(Stored data entries)

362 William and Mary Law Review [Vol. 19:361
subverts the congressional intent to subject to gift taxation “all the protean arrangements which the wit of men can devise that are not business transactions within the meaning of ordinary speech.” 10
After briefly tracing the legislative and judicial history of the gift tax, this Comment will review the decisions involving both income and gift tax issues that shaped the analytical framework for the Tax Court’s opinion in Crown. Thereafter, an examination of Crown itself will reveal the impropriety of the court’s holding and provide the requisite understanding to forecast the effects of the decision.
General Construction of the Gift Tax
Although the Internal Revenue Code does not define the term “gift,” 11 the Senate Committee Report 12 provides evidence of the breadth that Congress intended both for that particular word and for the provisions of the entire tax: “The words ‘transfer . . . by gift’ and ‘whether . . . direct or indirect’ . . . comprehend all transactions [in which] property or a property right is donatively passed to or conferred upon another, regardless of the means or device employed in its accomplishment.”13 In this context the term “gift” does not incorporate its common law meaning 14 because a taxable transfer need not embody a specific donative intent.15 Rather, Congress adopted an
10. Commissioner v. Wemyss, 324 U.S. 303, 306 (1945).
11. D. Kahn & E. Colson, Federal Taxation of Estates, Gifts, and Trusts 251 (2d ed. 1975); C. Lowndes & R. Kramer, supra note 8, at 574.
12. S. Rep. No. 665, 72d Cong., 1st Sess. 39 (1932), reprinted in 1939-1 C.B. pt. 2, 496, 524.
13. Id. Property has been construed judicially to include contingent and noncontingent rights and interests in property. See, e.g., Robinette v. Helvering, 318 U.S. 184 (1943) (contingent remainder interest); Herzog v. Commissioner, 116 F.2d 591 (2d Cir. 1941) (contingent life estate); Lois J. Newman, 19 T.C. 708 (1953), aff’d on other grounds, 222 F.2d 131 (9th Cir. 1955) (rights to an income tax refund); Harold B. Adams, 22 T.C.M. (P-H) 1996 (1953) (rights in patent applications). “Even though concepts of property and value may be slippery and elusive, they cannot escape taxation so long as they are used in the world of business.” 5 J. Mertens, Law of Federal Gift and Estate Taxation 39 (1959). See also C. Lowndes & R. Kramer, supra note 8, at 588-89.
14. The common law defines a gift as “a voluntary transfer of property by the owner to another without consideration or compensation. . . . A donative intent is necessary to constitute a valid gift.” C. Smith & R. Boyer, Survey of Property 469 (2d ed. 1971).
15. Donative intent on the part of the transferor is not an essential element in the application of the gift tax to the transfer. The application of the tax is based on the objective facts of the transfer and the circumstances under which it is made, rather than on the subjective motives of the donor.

§ Task directions
Your answer must be the data above, copied exactly from its first line through the line containing "General Construction of the Gift Tax", and nothing more.

§ Answer section
362 William and Mary Law Review [Vol. 19:361
subverts the congressional intent to subject to gift taxation “all the protean arrangements which the wit of men can devise that are not business transactions within the meaning of ordinary speech.” 10
After briefly tracing the legislative and judicial history of the gift tax, this Comment will review the decisions involving both income and gift tax issues that shaped the analytical framework for the Tax Court’s opinion in Crown. Thereafter, an examination of Crown itself will reveal the impropriety of the court’s holding and provide the requisite understanding to forecast the effects of the decision.
General Construction of the Gift Tax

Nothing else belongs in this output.